### MATERIAL TO PROCESS
=== Begin Enclosure ===

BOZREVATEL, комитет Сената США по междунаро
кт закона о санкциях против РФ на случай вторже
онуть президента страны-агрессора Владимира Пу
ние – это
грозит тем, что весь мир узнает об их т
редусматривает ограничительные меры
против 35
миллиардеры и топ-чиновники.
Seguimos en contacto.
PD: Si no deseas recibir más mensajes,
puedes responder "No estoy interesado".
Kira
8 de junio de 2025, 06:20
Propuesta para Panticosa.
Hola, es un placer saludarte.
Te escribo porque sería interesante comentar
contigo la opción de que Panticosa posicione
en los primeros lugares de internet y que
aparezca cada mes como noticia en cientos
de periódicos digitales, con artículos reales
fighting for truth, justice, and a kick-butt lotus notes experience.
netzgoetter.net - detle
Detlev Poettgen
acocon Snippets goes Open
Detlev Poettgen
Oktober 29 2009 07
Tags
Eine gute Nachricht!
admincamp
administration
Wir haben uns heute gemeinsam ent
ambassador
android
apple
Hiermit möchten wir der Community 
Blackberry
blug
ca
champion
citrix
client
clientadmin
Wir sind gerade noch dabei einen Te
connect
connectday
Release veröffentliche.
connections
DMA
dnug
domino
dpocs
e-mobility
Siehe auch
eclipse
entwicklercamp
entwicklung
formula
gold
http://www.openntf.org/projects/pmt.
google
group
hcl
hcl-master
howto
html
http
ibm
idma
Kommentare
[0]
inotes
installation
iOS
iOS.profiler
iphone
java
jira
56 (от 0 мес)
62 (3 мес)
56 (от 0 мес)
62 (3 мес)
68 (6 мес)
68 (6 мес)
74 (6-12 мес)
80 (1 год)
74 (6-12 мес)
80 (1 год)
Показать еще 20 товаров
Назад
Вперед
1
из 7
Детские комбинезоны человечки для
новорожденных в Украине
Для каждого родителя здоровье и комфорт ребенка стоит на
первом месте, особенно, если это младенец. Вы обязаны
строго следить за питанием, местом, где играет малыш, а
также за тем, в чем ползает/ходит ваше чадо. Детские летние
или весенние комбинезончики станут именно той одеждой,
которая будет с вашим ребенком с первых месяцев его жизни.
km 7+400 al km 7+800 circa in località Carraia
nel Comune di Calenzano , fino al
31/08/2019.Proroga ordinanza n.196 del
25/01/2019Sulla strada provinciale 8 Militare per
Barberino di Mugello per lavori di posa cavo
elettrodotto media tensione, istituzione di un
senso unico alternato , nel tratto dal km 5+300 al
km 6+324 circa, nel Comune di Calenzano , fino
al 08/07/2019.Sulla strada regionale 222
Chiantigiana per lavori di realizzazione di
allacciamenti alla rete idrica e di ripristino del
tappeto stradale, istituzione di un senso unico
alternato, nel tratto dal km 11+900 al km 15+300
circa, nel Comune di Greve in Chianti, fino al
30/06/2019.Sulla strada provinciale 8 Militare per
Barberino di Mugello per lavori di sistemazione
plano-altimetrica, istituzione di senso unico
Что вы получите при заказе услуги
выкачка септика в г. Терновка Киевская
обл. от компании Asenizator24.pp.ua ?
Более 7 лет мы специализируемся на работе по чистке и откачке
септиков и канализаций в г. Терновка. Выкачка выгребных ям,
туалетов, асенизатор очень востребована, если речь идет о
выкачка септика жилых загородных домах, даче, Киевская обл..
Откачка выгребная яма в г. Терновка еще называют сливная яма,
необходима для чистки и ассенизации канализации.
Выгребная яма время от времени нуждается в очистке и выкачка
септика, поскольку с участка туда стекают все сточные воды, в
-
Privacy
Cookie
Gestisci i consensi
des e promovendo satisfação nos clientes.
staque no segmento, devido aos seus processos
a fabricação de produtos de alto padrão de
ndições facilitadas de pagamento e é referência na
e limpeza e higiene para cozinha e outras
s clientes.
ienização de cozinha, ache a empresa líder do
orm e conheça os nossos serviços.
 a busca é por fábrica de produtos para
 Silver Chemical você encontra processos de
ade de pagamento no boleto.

=== End Enclosure ===
=== Begin Enclosure ===

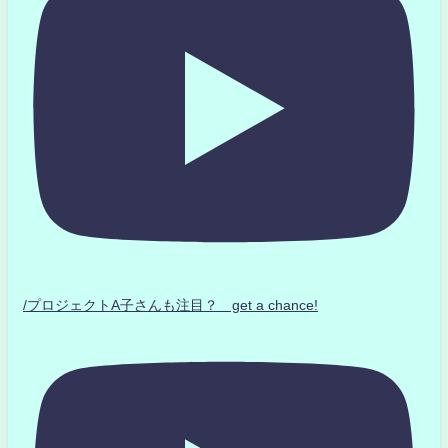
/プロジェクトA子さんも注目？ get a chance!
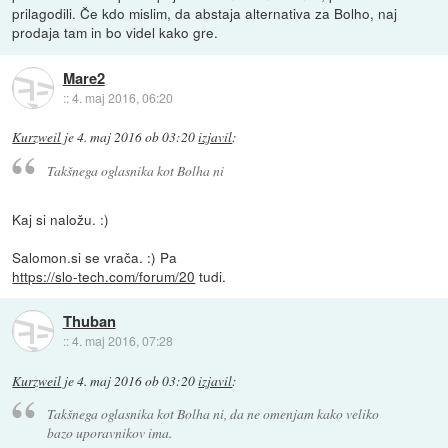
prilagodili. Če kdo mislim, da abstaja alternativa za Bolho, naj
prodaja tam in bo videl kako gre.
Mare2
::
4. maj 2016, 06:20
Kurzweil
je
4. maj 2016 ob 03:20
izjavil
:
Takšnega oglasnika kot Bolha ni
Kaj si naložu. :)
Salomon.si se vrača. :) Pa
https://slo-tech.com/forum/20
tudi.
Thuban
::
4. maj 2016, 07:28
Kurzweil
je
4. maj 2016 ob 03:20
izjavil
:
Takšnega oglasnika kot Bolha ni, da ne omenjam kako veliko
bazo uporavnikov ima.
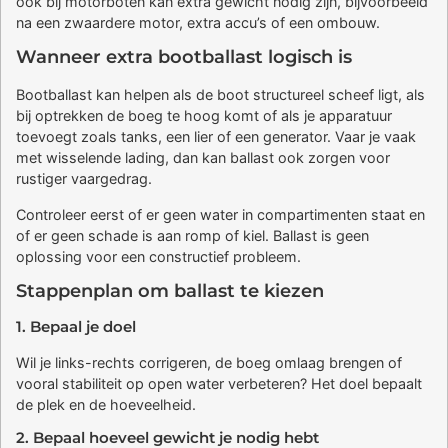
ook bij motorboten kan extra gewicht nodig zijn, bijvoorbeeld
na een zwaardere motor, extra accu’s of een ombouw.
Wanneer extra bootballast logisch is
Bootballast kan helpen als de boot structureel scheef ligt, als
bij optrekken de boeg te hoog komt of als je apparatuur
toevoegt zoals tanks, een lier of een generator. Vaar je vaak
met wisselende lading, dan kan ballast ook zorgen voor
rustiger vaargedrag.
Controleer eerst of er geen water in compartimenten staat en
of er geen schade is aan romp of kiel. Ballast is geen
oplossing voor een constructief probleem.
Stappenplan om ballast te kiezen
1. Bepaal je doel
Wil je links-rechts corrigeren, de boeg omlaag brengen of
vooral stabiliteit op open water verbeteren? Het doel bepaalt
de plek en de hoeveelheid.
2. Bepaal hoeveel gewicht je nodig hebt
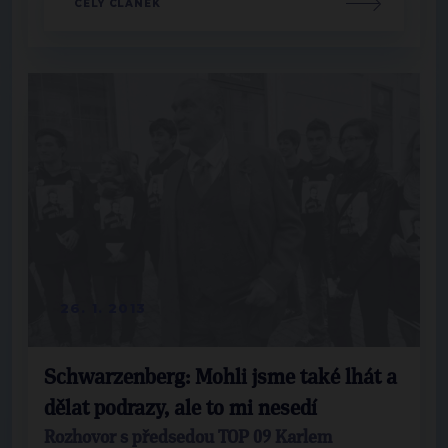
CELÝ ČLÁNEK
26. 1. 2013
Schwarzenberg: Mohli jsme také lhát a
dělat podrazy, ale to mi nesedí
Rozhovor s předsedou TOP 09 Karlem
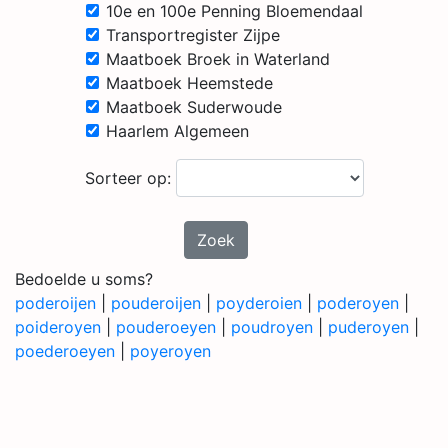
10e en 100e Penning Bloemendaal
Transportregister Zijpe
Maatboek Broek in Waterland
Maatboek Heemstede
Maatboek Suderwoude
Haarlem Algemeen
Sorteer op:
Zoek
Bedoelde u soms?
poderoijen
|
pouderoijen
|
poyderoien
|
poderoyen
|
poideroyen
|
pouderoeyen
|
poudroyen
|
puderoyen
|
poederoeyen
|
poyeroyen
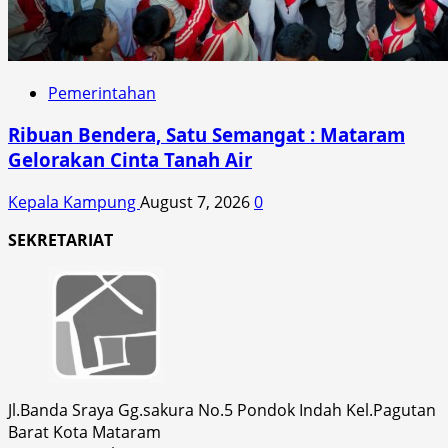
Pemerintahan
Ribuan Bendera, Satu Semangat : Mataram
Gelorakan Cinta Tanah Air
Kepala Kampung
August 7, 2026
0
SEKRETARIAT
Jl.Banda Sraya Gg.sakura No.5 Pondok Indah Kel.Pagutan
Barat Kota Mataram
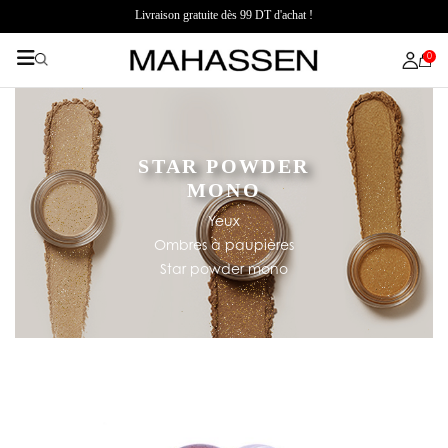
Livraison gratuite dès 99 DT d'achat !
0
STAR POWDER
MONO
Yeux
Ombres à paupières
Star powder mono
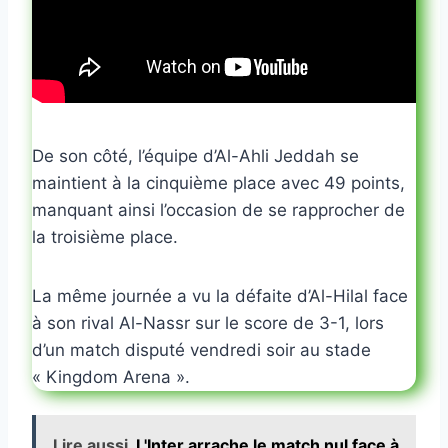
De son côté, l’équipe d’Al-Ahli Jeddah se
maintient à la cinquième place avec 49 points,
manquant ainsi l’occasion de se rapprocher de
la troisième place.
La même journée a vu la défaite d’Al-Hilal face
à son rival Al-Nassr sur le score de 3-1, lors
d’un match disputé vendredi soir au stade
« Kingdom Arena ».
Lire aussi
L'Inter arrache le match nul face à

=== End Enclosure ===
=== Begin Enclosure ===

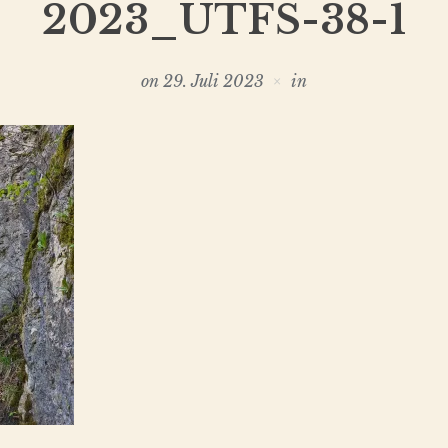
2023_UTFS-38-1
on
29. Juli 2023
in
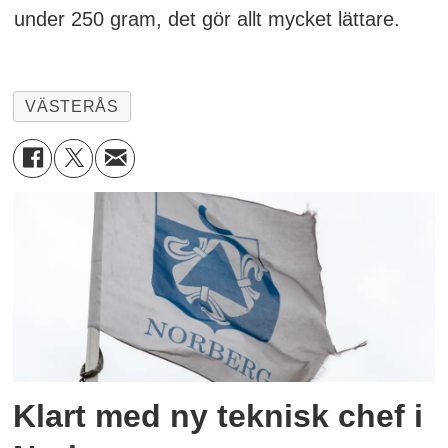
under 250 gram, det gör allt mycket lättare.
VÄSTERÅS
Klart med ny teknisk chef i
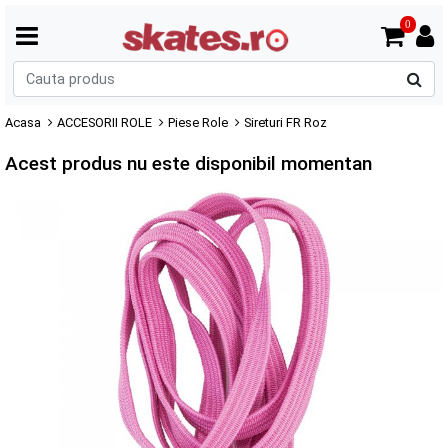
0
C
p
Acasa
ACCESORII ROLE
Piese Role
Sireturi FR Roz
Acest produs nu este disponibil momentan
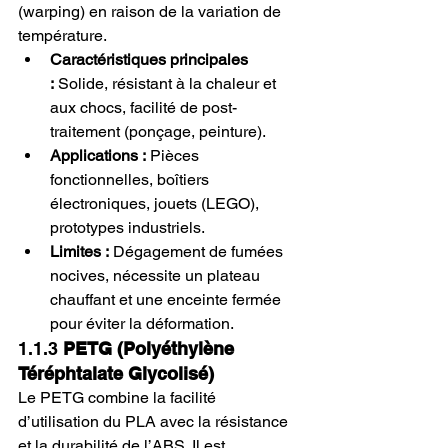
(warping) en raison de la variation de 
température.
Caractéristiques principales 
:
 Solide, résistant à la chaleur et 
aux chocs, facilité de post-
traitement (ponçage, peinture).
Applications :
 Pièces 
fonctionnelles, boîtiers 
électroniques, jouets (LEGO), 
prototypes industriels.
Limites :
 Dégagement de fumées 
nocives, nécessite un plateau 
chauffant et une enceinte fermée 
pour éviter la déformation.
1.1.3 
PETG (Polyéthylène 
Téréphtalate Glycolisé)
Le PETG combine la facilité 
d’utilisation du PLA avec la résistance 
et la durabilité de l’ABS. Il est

=== End Enclosure ===

### TASK INSTRUCTIONS
Copy everything from the line containing "BOZREVATEL, комитет Сената США по междунаро" down to the line containing "31/08/2019.Proroga ordinanza n.196 del", changing "comentar" to "conversar" and keeping everything else the same.

### RESULT
BOZREVATEL, комитет Сената США по междунаро
кт закона о санкциях против РФ на случай вторже
онуть президента страны-агрессора Владимира Пу
ние – это
грозит тем, что весь мир узнает об их т
редусматривает ограничительные меры
против 35
миллиардеры и топ-чиновники.
Seguimos en contacto.
PD: Si no deseas recibir más mensajes,
puedes responder "No estoy interesado".
Kira
8 de junio de 2025, 06:20
Propuesta para Panticosa.
Hola, es un placer saludarte.
Te escribo porque sería interesante conversar
contigo la opción de que Panticosa posicione
en los primeros lugares de internet y que
aparezca cada mes como noticia en cientos
de periódicos digitales, con artículos reales
fighting for truth, justice, and a kick-butt lotus notes experience.
netzgoetter.net - detle
Detlev Poettgen
acocon Snippets goes Open
Detlev Poettgen
Oktober 29 2009 07
Tags
Eine gute Nachricht!
admincamp
administration
Wir haben uns heute gemeinsam ent
ambassador
android
apple
Hiermit möchten wir der Community 
Blackberry
blug
ca
champion
citrix
client
clientadmin
Wir sind gerade noch dabei einen Te
connect
connectday
Release veröffentliche.
connections
DMA
dnug
domino
dpocs
e-mobility
Siehe auch
eclipse
entwicklercamp
entwicklung
formula
gold
http://www.openntf.org/projects/pmt.
google
group
hcl
hcl-master
howto
html
http
ibm
idma
Kommentare
[0]
inotes
installation
iOS
iOS.profiler
iphone
java
jira
56 (от 0 мес)
62 (3 мес)
56 (от 0 мес)
62 (3 мес)
68 (6 мес)
68 (6 мес)
74 (6-12 мес)
80 (1 год)
74 (6-12 мес)
80 (1 год)
Показать еще 20 товаров
Назад
Вперед
1
из 7
Детские комбинезоны человечки для
новорожденных в Украине
Для каждого родителя здоровье и комфорт ребенка стоит на
первом месте, особенно, если это младенец. Вы обязаны
строго следить за питанием, местом, где играет малыш, а
также за тем, в чем ползает/ходит ваше чадо. Детские летние
или весенние комбинезончики станут именно той одеждой,
которая будет с вашим ребенком с первых месяцев его жизни.
km 7+400 al km 7+800 circa in località Carraia
nel Comune di Calenzano , fino al
31/08/2019.Proroga ordinanza n.196 del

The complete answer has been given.